But in India you rely on documents that are provided to you by the drivers.

We rely on the licenses that the driver already has. In order to get that license there are a number of checks and the documents are verified by the government. So if you have that license, fundamentally some of those checks have happened. I saw the stats that 30 percentage of driver licenses are fake—its a challenging environment to try to figure out how you go above and beyond that check and improve the safety standards on our platform.

Again, we believe that within the environment of what is out there out right now we are certainly compliant and in some ways going above and beyond what is expected by the government.

What does Uber do that's extra?

Every driver who we have is paid is paid electronically. That means that every driver we have has a bank account, which means they have a bank account which has a different KYC process a bank has gone through, and that's exclusively the only way that you can get paid on Uber. There's no cash transactions. We don't pay the drivers in cash so you know when the driver wants to get paid he has to give us valid bank account information. Of course there are addresses that match up across all those documents for them to get that bank account so that's a check right.

Do you check with the address in the bank account if it's the same as that on the driver's license?

The thing is to be set up with the bank account, there's certain information that the driver has to provide to us to set up the payment to go to the bank. So that is yet another check on top of the documents they would have to have.

Is it true that the driver involved in this case did not have a PSV badge?

For the type of license that drivers work with Uber and many other app-based companies, their license type does not require a PSV.

It seems as if the government just woke up to the existence of the entire app-based cab aggregator industry. What they seem to be saying is that this industry is not covered under any law and so it’s not permitted.

I would say it is allowed. There are two pieces to what happens when you're using Uber. You're using an app to connect to a driver instead of calling him on the phone. So I struggle to see why that is bad or needs to be regulated in a different way just because I transacted my bank on an app versus calling them—it's the same thing.

And secondly I'm connecting with a licensed driver who the government has already allowed to be a taxi driver. Those are the only two things that happen. In either scenario, it's the same driver that you're connecting with—the government has already said this person is safe and qualified to be on the roads.

So whether you use Uber or whether you call them over the phone, it's the same thing right. And that's our view towards regulation.

The regulatory point that the city government has been emphasizing is that the vehicles with All India Tourist Permits are not allowed to carry on point-to-point trips within cities. Do you think Uber and similar app-based aggregators are in violation of this norm?

• Listed records
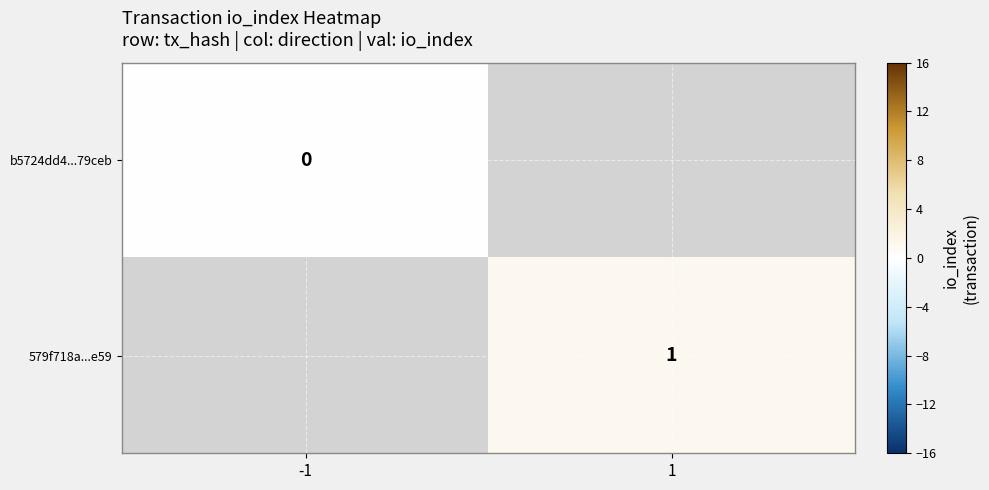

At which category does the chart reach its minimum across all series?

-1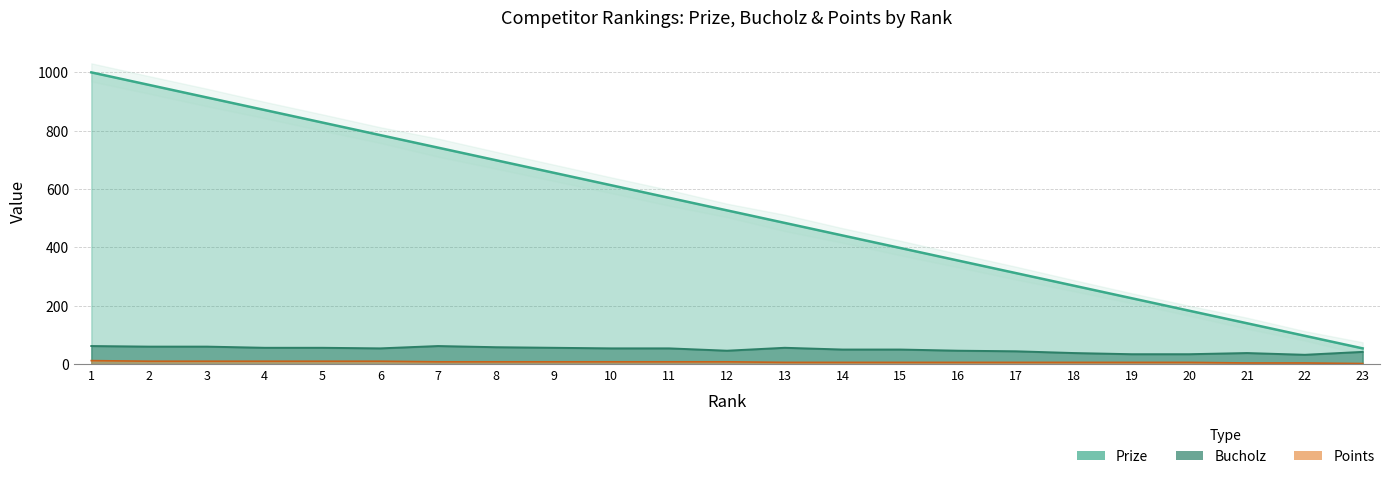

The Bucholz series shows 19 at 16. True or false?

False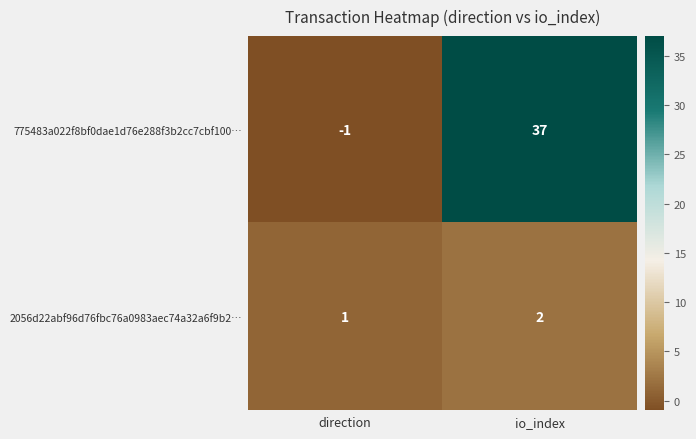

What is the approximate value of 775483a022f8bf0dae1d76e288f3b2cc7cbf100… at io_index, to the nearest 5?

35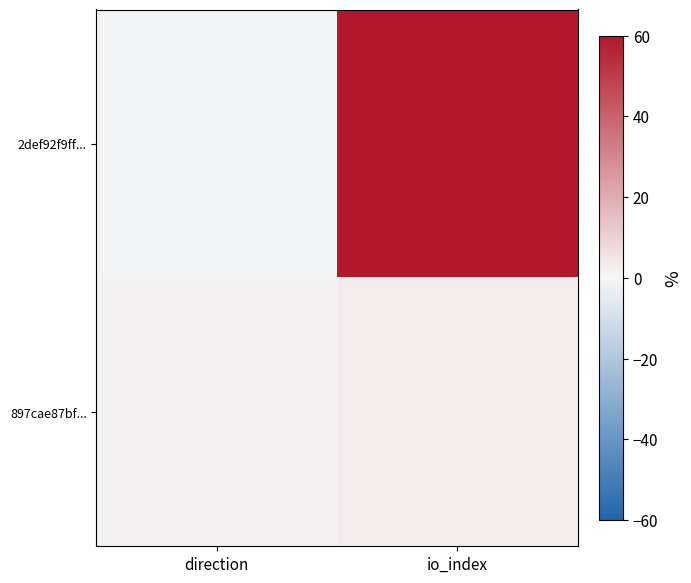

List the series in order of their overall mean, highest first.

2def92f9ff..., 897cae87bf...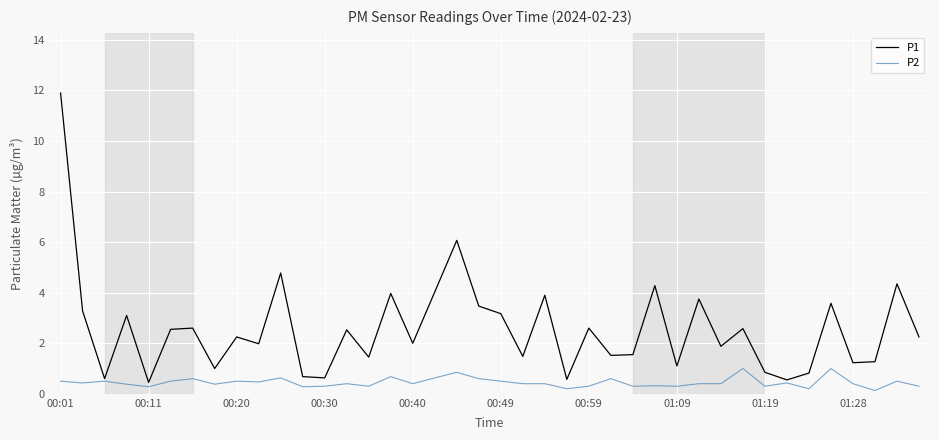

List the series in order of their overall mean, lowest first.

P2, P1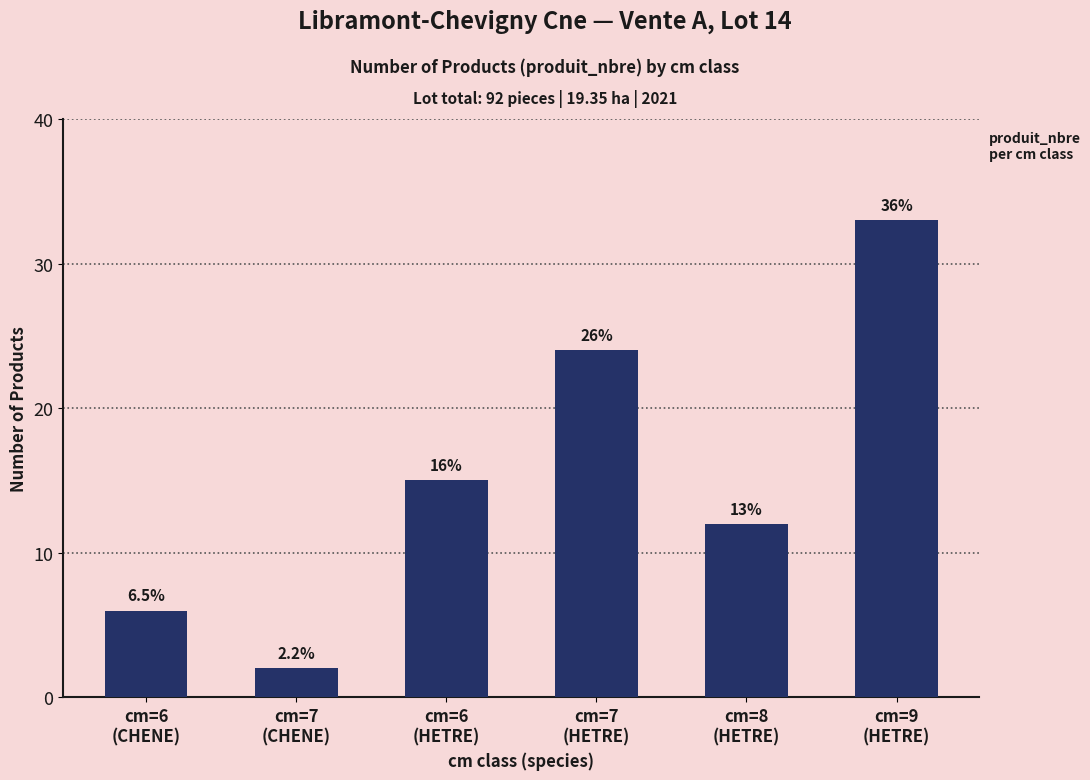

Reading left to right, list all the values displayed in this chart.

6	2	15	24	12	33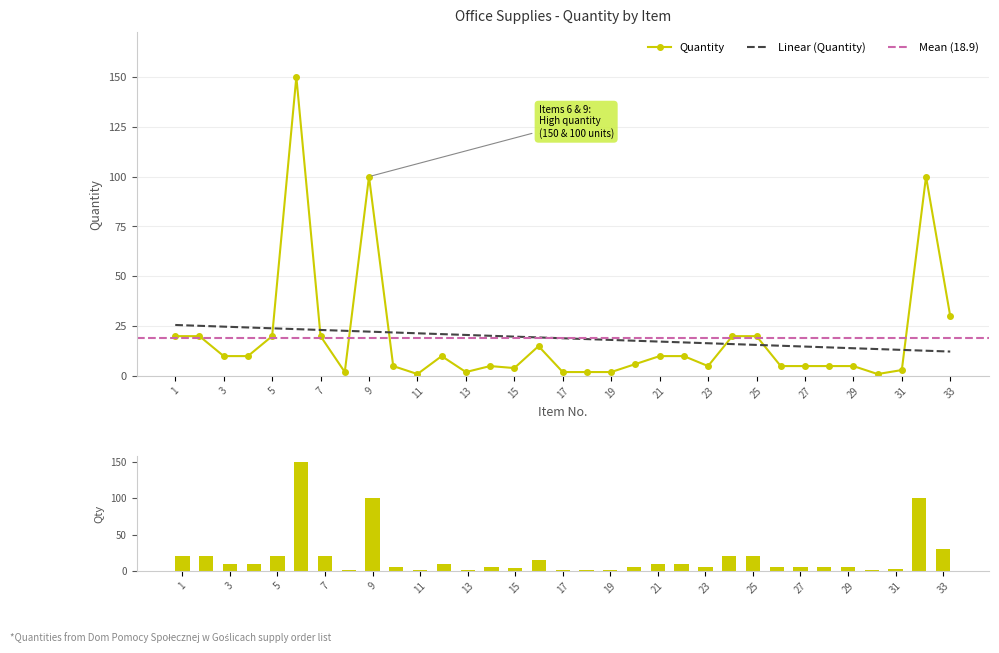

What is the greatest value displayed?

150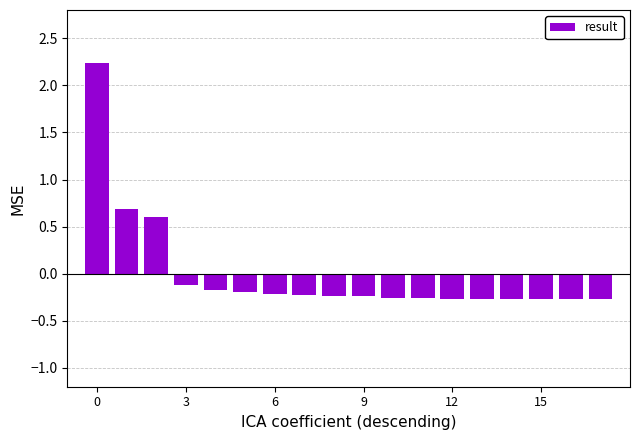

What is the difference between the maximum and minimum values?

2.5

--

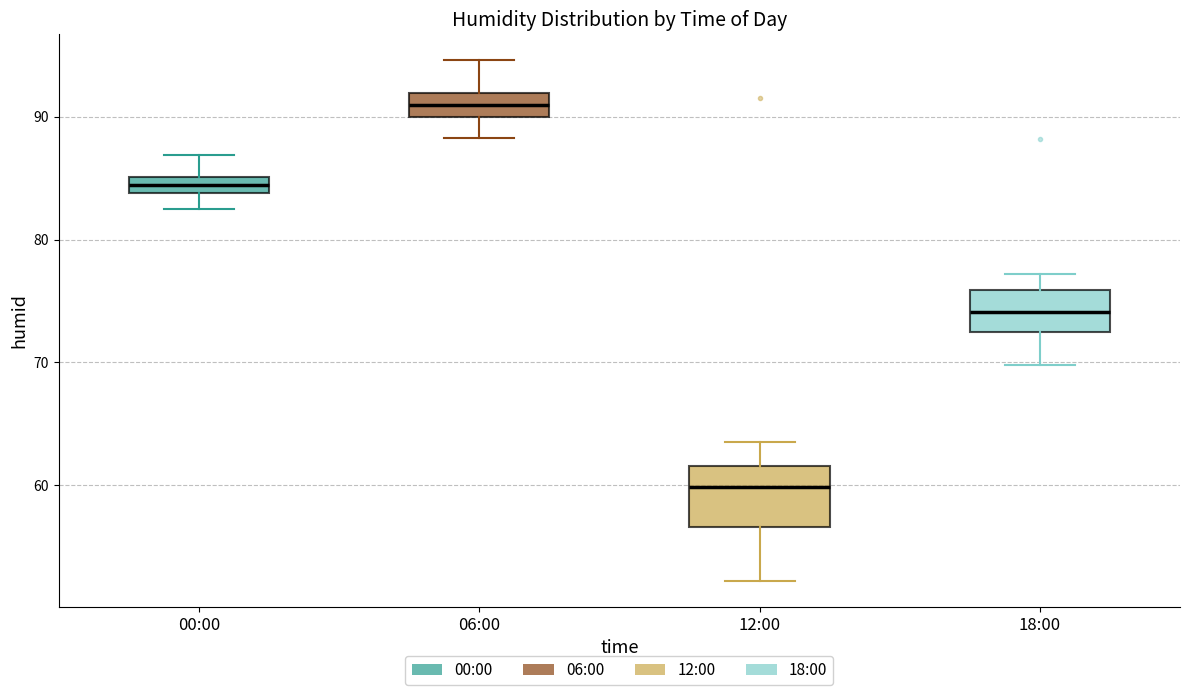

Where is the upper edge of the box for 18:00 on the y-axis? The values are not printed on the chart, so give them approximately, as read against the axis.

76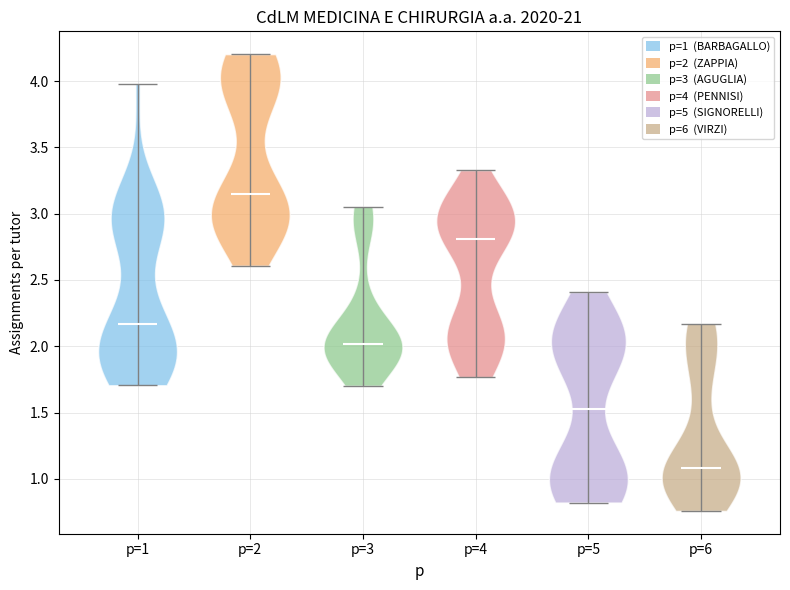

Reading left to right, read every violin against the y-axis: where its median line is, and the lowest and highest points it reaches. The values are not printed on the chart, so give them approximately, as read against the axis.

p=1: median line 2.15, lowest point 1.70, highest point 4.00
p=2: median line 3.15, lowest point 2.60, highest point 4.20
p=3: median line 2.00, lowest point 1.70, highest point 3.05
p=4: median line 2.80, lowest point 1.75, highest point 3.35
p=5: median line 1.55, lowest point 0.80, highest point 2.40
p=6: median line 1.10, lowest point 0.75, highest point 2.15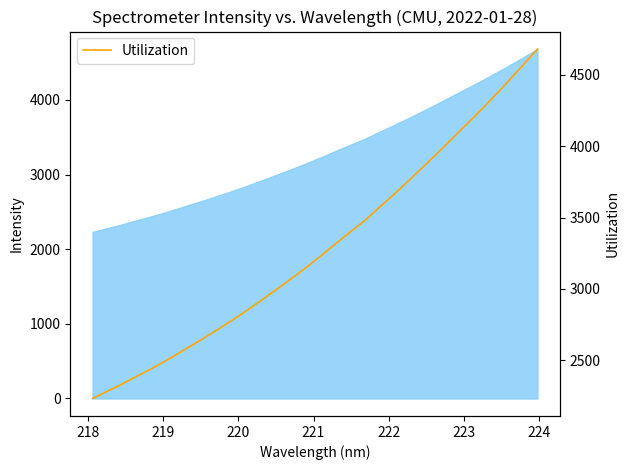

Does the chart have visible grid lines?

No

• Work required
Quote every sentence in the interview excerpt that ends with a question mark. Work only from the interview excerpt and not from the data.

• Answer to this problem
- What does Uber do that's extra?
- Do you check with the address in the bank account if it's the same as that on the driver's license?
- Is it true that the driver involved in this case did not have a PSV badge?
- Do you think Uber and similar app-based aggregators are in violation of this norm?